Thanas wrote:Oh, and compared to every other country out there, the US had it easy. Very easy. So they don't get a pass on that, especially not when they managed to do so much better on the other side of the world.
On the other side of the world it wasn't entirely up to the US, the UK and USSR also had a say in what happened and frankly we couldn't do a damn thing about Russia rolling over Eastern Europe. Well, I suppose we could have nuked, them, too, but I don't see how that would have improved things. Europe and Japan were two different theaters of war you have to use some caution comparing them... but then, you should know that.
Broomstick wrote:I am saying that instead of making a conscious effort of encouraging reform voices in Japanese society the USA did nothing. That is one of the reasons why Japan is still ass-backwards instead of approaching a modern society.
Right. The US had just fought Japan from Hawaii to the home islands after 5 bloody, vicious years of fighting the LAST thing they wanted in Japan was any sort of dissenting voice even if that was for "reform" because what the US wanted most from Japan was
stability. Peace and quiet. What motivation did the US have to do anything more than what was required to keep Japan peaceful and rebuilding to become self-sufficient again?
The less we fucked with their culture the less motivation there would be to rebel. We didn't want Japan rebelling, especially as they started to recover. This, after all, was a nation that had planned to have old men, women, and children meet fully armed Marines at the beaches and fight them with, essentially, pointy sticks. Keeping Japan cooperative was a big deal, even if that meant some morally unpleasant choices.
I not arguing that it was morally right to keep Hirohito alive and as Emperor, I'm saying there was a cold logic to the decision. We put off the visceral gratification of killing an enemy for the cause of keeping the peace and preventing more death and destruction. Well, hell, maybe if we had done that with Iraq there's be a half million fewer graves it the world and Baghdad wouldn't be on the verge of being over-run (again) today.
Thanas wrote:Dominus Atheos wrote:The way America treated women in the 1940s? That is pretty close to the way Japanese women are treated now. And this is after probably as much progress as the US, so you can imagine how bad it was then.
Thank you. You're so far one of the only one who actually understands what I am saying.
I understand what you are saying but I think you're wrong on several points. You're trying to apply a 21st Century perspective to men from the 1940's. I should sit you down with my dad to let him tell you how his perspective has changed since then. Even people born, raised, and young adults in the 1940's don't have many of those mindsets anymore.
Stas Bush wrote:Broomstick raised an important objection: why would a society with a similar set of misogynist social norms encourage reform? There is no reason for it to do so. In fact, since it cannot see what is wrong, it cannot correct it.

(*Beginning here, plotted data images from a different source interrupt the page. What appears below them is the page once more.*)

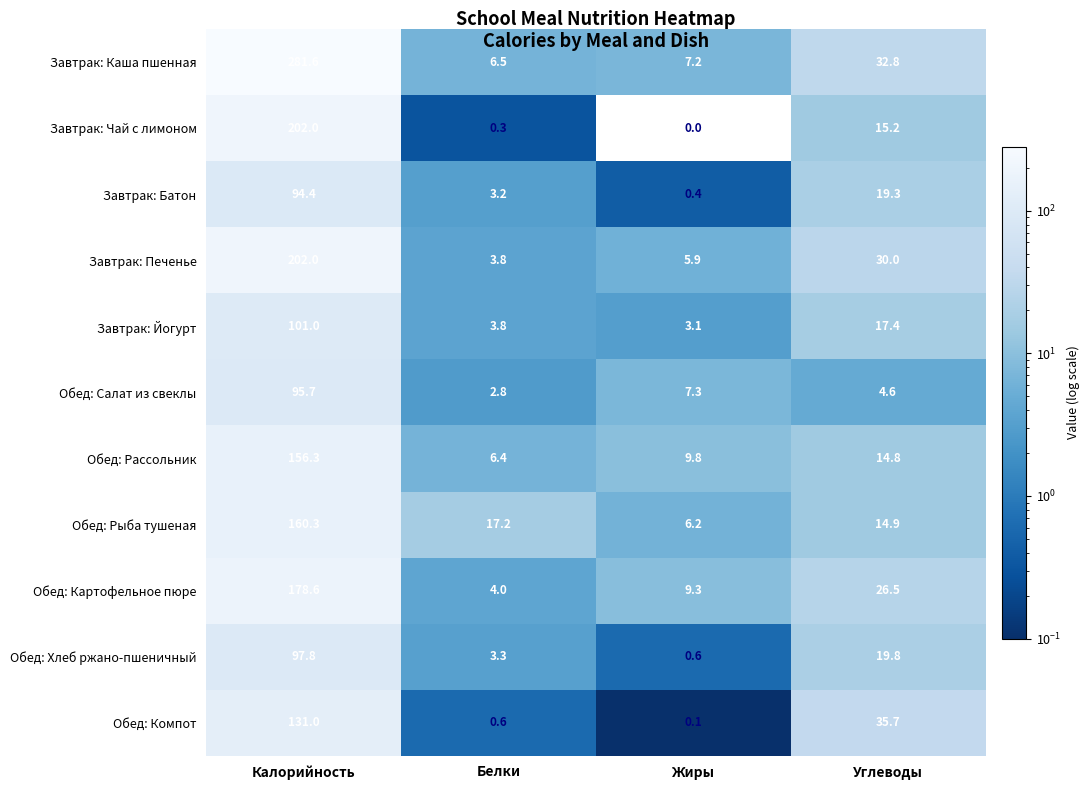

True or false: Обед: Компот has a value of 35.7 at Углеводы.

True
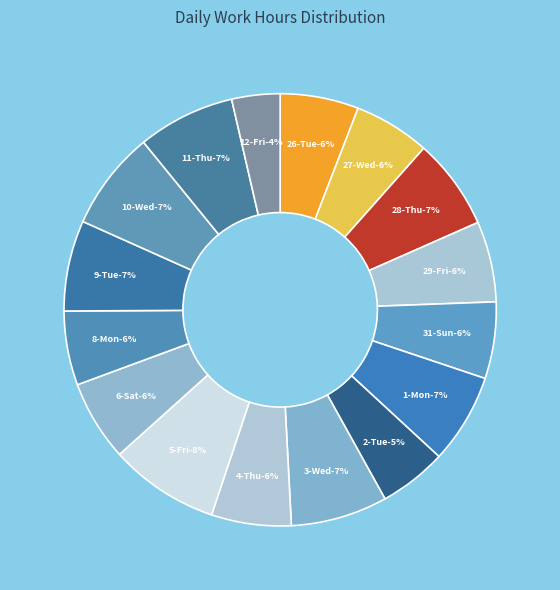

How many segments does this pie chart have?

16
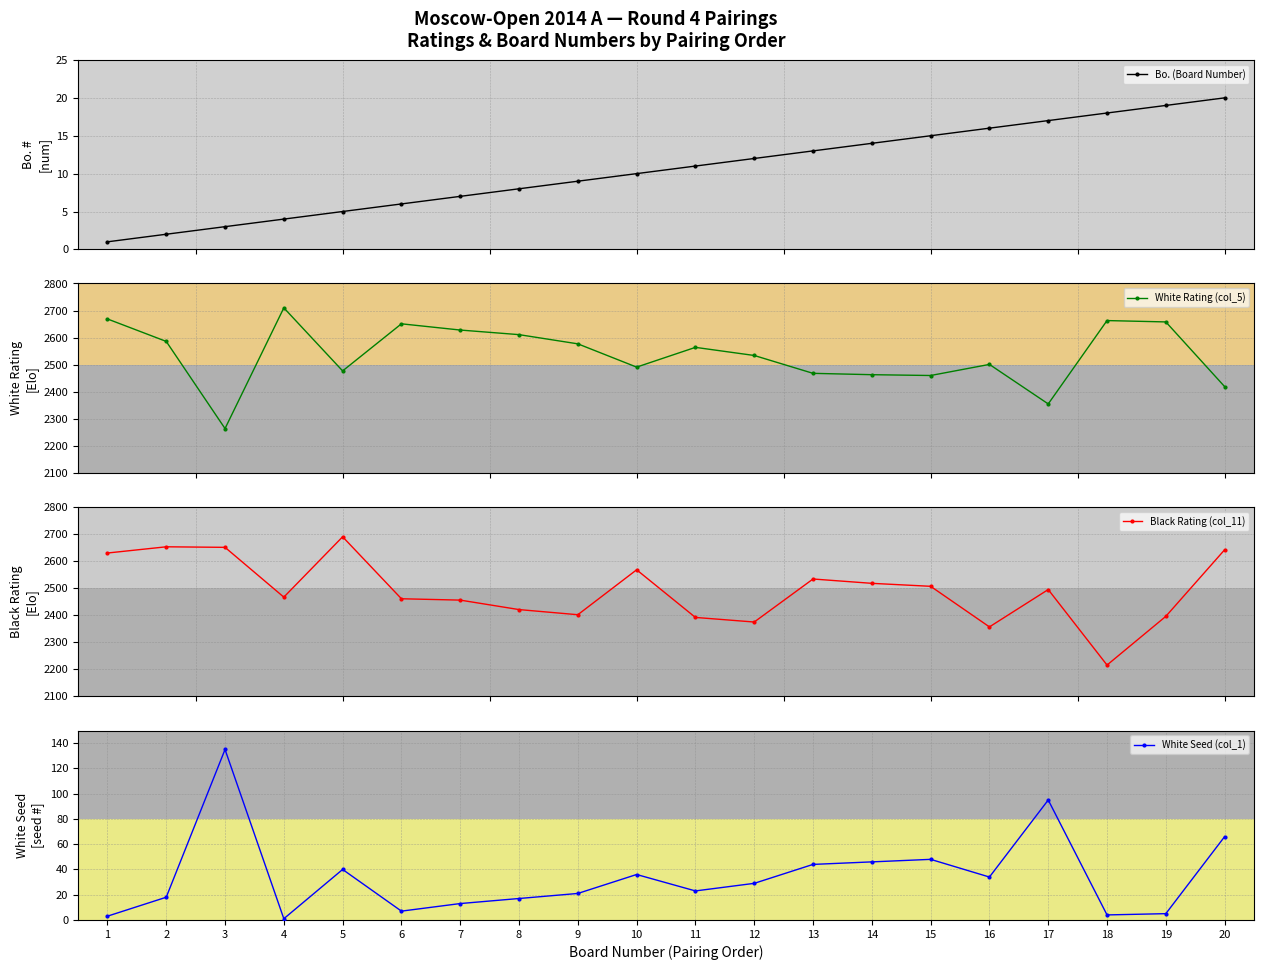

The White Seed (col_1) series shows 66 at 20. True or false?

True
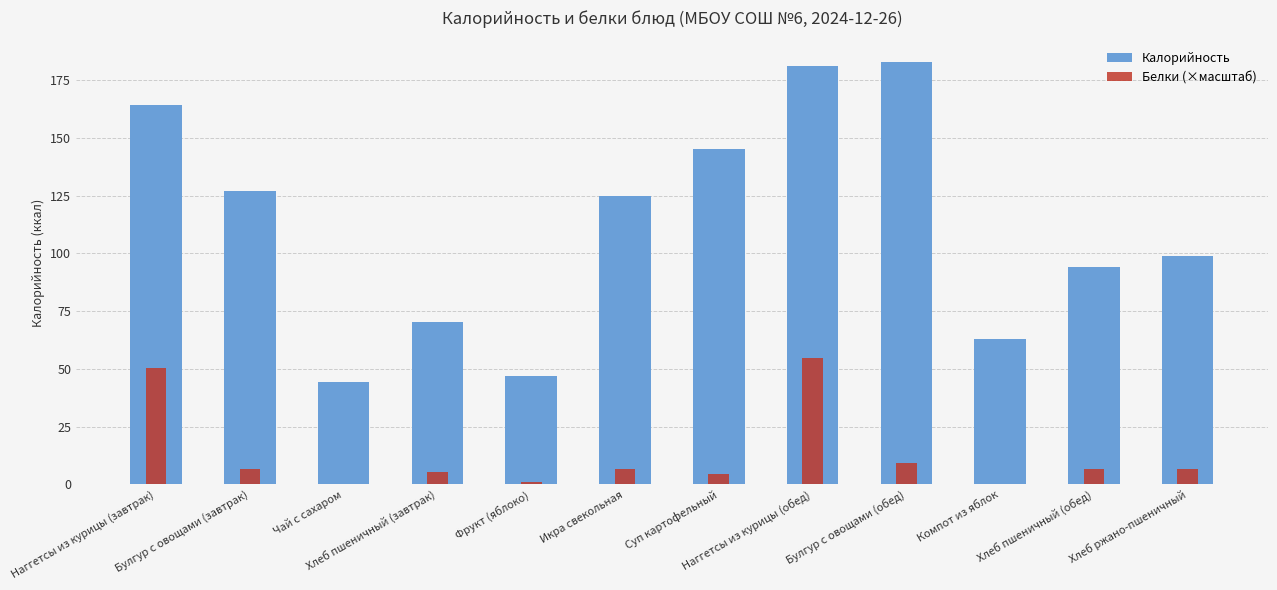

What position from the right is Наггетсы из курицы (завтрак)?

12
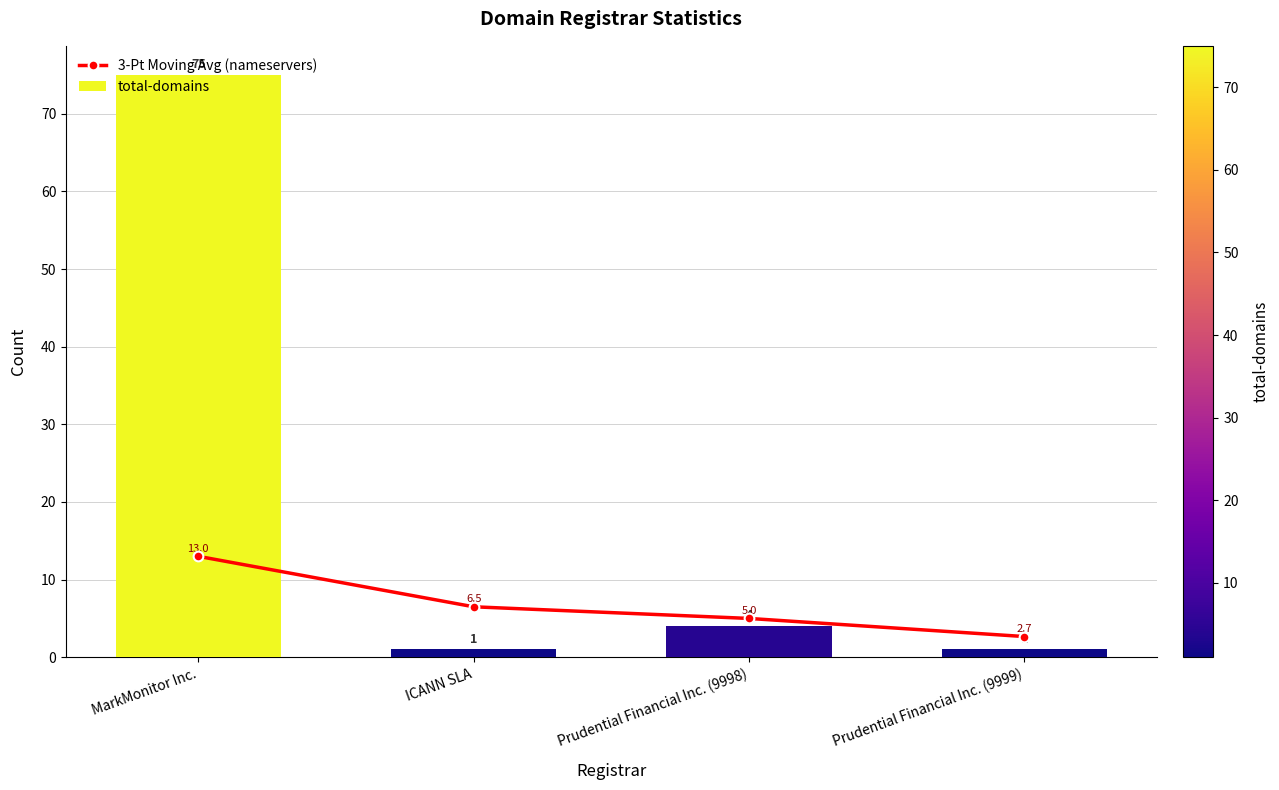

Count the number of categories in the chart.

4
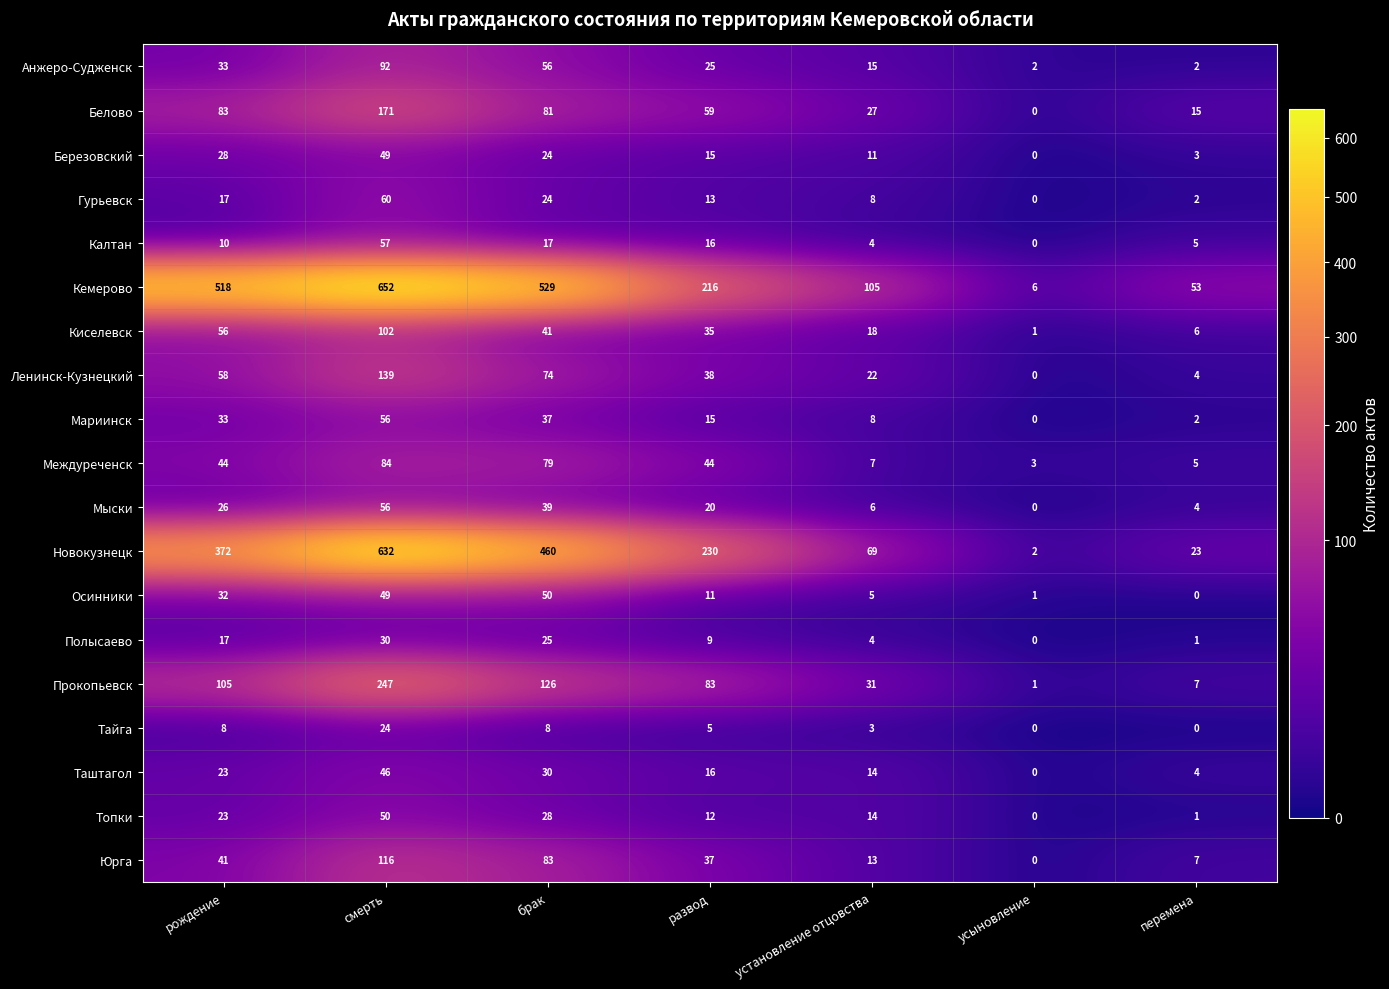

What value does the Березовский series have at брак?

24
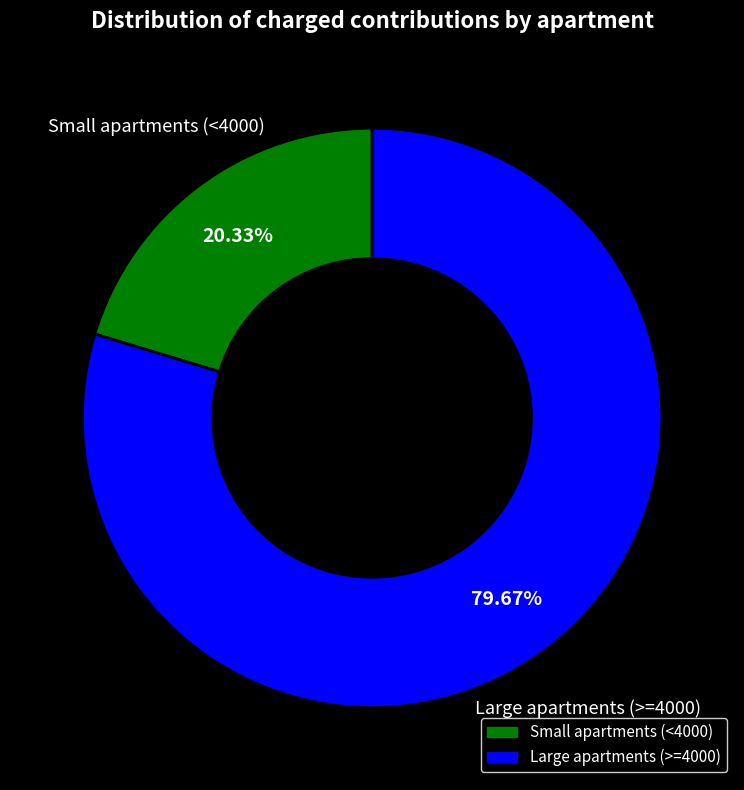

Count the number of slices in the pie.

2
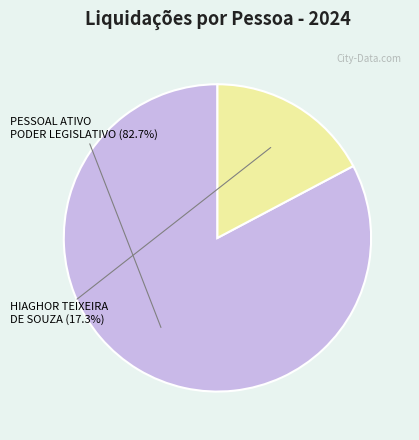

Which category has the smallest portion of the pie?

HIAGHOR TEIXEIRA DE SOUZA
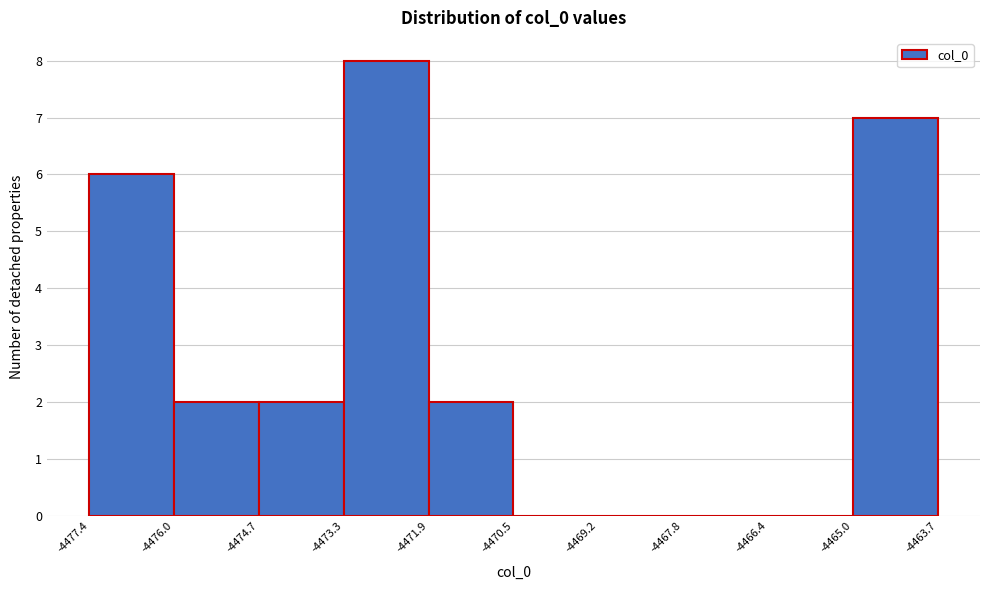

Reading left to right, list every bar in this chart as the range it spans on the x-axis followed by its height. The values are not printed on the chart, so give them approximately, as read against the axis.

-4477.4 to -4476.0: 6
-4476.0 to -4474.7: 2
-4474.7 to -4473.3: 2
-4473.3 to -4471.9: 8
-4471.9 to -4470.5: 2
-4470.5 to -4469.2: 0
-4469.2 to -4467.8: 0
-4467.8 to -4466.4: 0
-4466.4 to -4465.0: 0
-4465.0 to -4463.7: 7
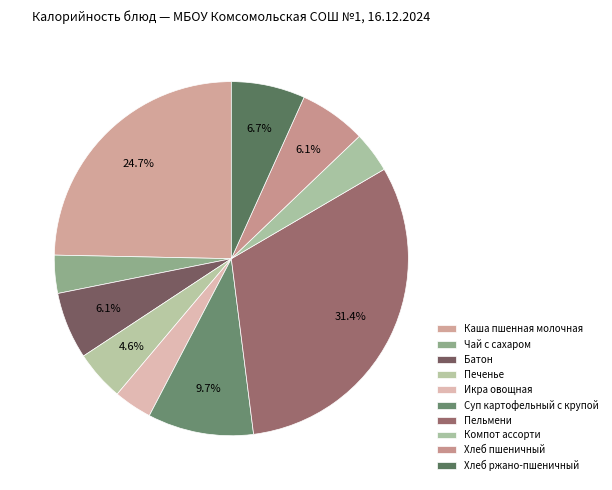

To the nearest percent, what is the average slice percentage?

10%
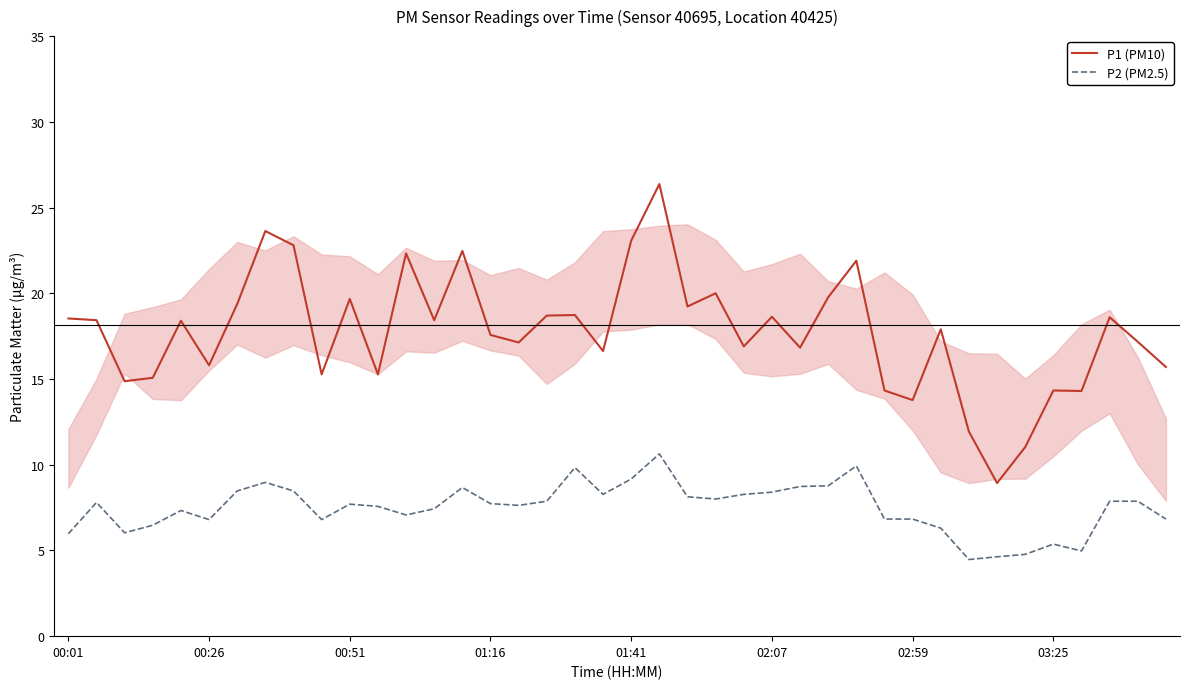

What is the minimum value shown in the chart?

4.5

^ This. Men in the 1940's, by and large, could not see that as a problem, it just didn't exist, so they would never correct it.
One thing that did change was MacArthur's new constitution for Japan giving women the vote - but then, women had the vote in the US by that time as well, so yes, he was capable of making changes... where he could see them. By that time it was largely self-evident to most American men that giving the vote to women was the right thing to do, so it was done. Giving them equal status in employment, though? Or political office? Not going to happen at that time period. The US didn't do jack for for the Ainu, either, or non-Japanese minorities living in Japan (some brought there unwillingly during the war) because they simply didn't see the problem. You can't fix what is invisible to you. If at that time the majority of the US couldn't see anything amiss with Jim Crow laws why on Earth would they fix the Japanese equivalent? If American women were still, in many ways, second class citizens by reason of gender why would American men see a reason to make Japanese women equal to Japanese men?